Communiqué d’Yves Pozzo di Borgo
Paris, le 15 mars 2017

Yves Pozzo Di Borgo, sénateur de Paris, se félicite des travaux menés par le Sénat pour relancer la construction européenne. Il souhaite que le rapport présenté cette semaine fasse l’objet d’un débat en séance publique lors de la reprise des travaux parlementaires.

L’Union Européenne est marquée depuis de nombreuses années par une série de crise sans précédent. Le Brexit transcrit le creusement « d’un fossé entre les citoyens et les dirigeants » note le sénateur.

Le rapport d’information « Relancer l’Europe : retrouver l’esprit de Rome », présenté par MM. Raffarin et Bizet permet à la Haute assemblée de tracer précisément un avenir pour l’Europe. Le sénateur Yves Pozzo di Borgo, en saluant la pertinence du rapport, a présenté le soutien du groupe UDI-UC en apportant de nouvelles propositions constructives.

« Il faut défendre un approfondissement choisi de l’espace politique » souligne le sénateur Pozzo di Borgo, avec notamment « un moratoire sur l’élargissement qui ne peut pas être une fin en soi » a notifié le sénateur. De plus, le groupe UDI-UC propose que « l’approfondissement des politiques européennes s’assume par cercles concentriques d’intégration », non pas en subissant les les changements mondiaux, mais en les orientant.

Yves Pozzo di Borgo demande aussi la définition d’une « vraie politique économique et fiscale européenne », avec « une meilleure harmonisation des objectifs et des politiques publiques ». Les sénateurs centristes mentionnent la création possible d’un gouvernement économique de la zone euro, avec comme compétence la définition de la politique industrielle. L’Union Européenne se doit « d’agir concrètement pour une harmonisation des législations nationales », avec la mise en place « d’un serpent fiscal » (à l’image du serpent monétaire), pour retrouver des niveaux de fiscalité dans des limites acceptables.

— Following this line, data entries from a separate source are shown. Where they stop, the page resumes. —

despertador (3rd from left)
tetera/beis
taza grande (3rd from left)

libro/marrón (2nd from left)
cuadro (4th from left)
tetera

L’Union Européenne ne peut fonctionner qu’en renforçant « la légitimité démocratique ». Yves Pozzo di Borgo a mentionné le fait que « l’Union Européenne doit associer et reconnaitre les parlements nationaux », notamment pour le lancement d’initiatives étatiques. Ce dernier prodigue aussi que « la Commission européenne devienne un véritable gouvernement européen, responsable devant le Parlement européen ». Enfin, une légitimation démocratique de l’UE ne peut fonctionner que si « les citoyens peuvent identifier clairement ou renverser ceux qui détiennent les responsabilités ».

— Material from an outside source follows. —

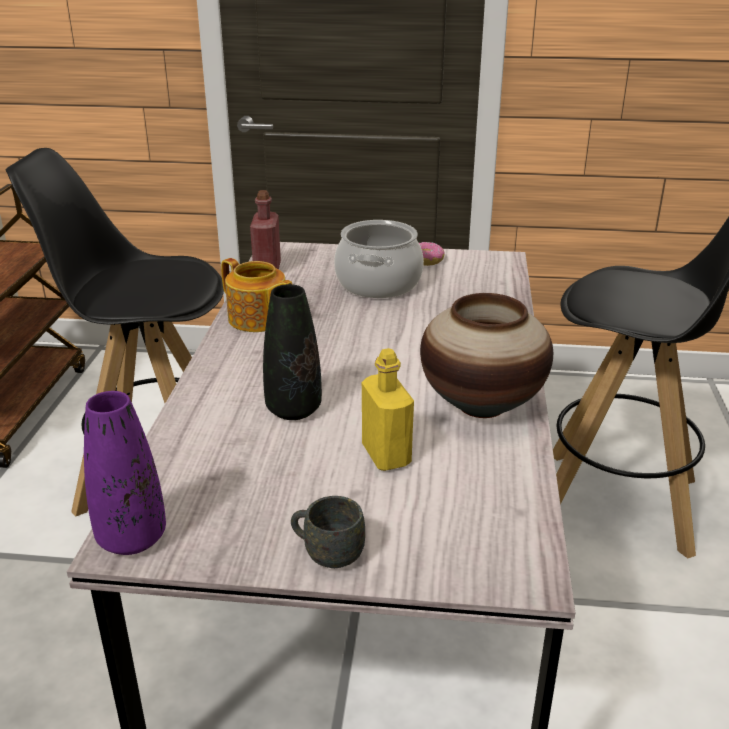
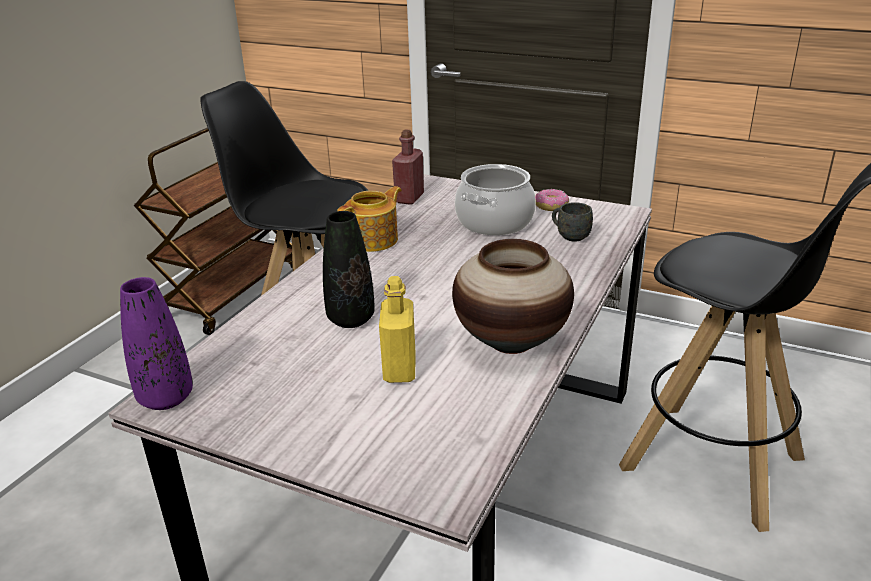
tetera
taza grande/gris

Le sénateur mentionne aussi le fait « d’assurer une véritable politique de défense et de sécurité », avec notamment :

• Des budgets et des choix stratégiques de défense restant sous l’autorité des Etats souverains mais « des stratégies de mutualisation qui peuvent être partagées » ;

• Une incitation pour les Etats-membres à atteindre l’objectif commun de dépense à hauteur de 2 % du PIB. « L’UE se doit d’exclure une partie des dépenses en matière de défense des critères de Maastricht » a rappelé Yves Pozzo di Borgo ;

• Le sénateur a aussi ambitionné « une amélioration de l’accueil des réfugiés » dans l’ensemble de l’Union, qui doit « revoir les critères de répartition entre les différents pays » ;

• Il faut aussi « favoriser un véritable accompagnement des réfugiés dans les Etats », avec les développements des politiques de logement, d’éducation et de santé, « pour permettre de retrouver l’esprit humaniste qui prévaut en Europe » a tenu à rappeler le sénateur au nom du groupe UDI-UC.

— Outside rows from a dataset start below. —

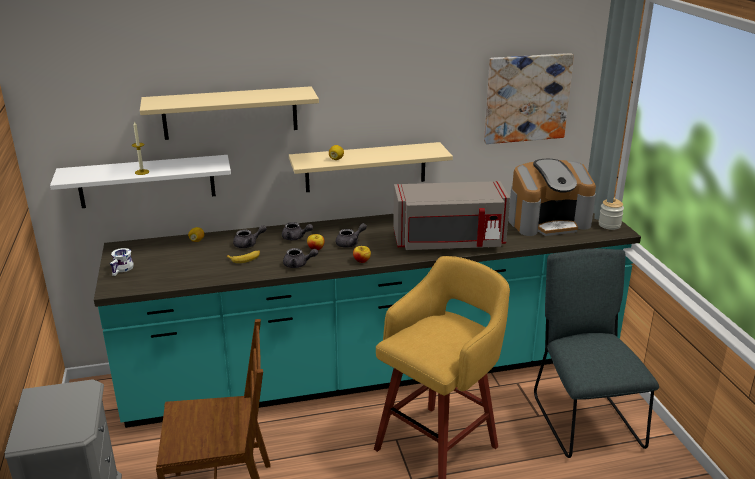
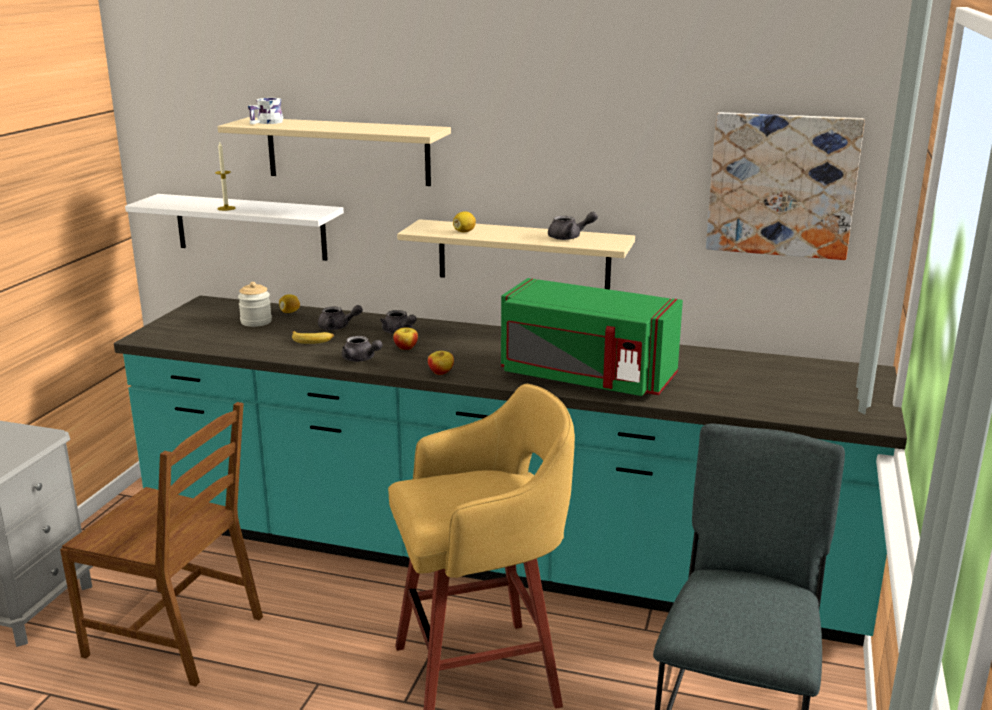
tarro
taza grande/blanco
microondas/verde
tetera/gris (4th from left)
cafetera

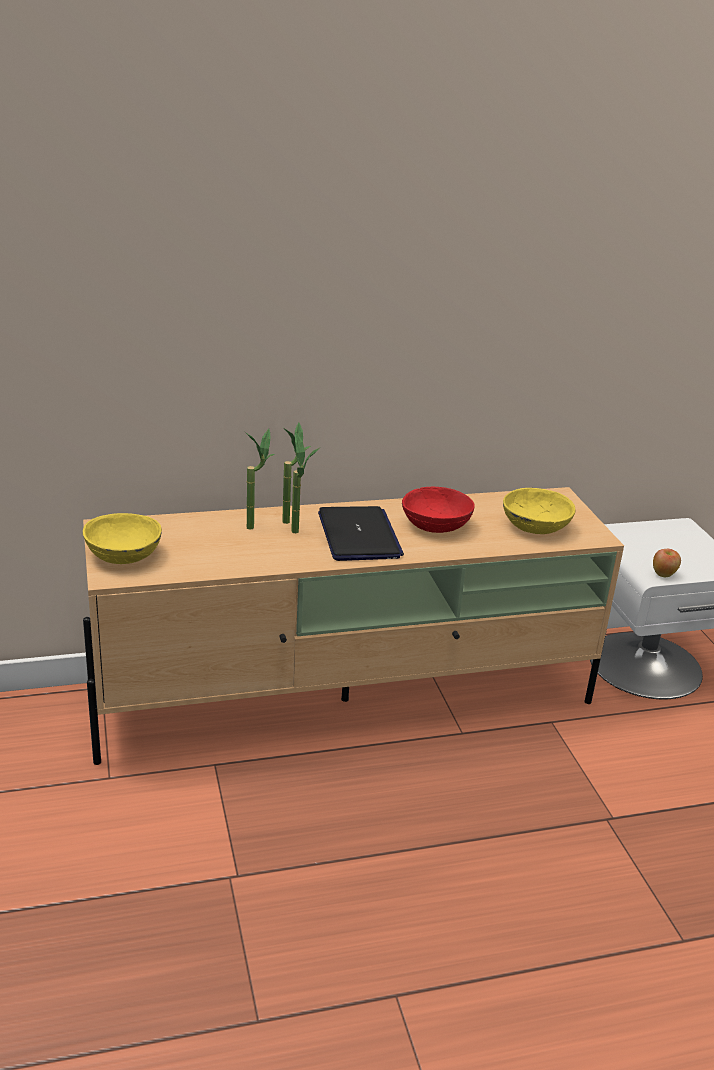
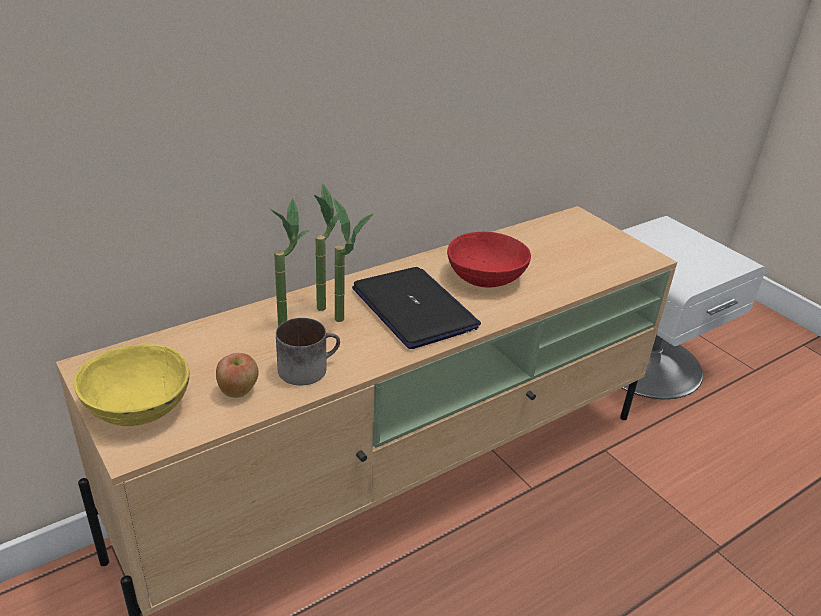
manzana
taza grande
cuenco/amarillo (2nd from left in the first image)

Enfin, le sénateur Pozzo di Borgo souhaiterait que la sortie du Royaume-Uni soit négocié par l’ensemble des Etats-membres. Il a souligné que « le processus de sortie concerne directement l’ensemble des Etats-membres ». Le sénateur a aussi voulu rappeler comme u clin d’oeil à l’actualité nationale que le prochain président de la République devra « être force de proposition dans ce mécanisme sans précédent qu’est le Brexit, au seine de l’Union ». Le Brexit doit être régi par un calendrier bien défini et les négociations se doivent d’être exemplaires. Yves Pozzo di Borgo a aussi pointé du doigt qu’être en dehors de l’Union Européenne modifiera de facto les relations en comparaison aux Etats-membres.

Face aux nombreuses problématiques auxquelles l’Union Européenne fait face, il est primordial de maintenir soudées les institutions européennes en faisant dialoguer tous les acteurs contribuant au développement de l’UE.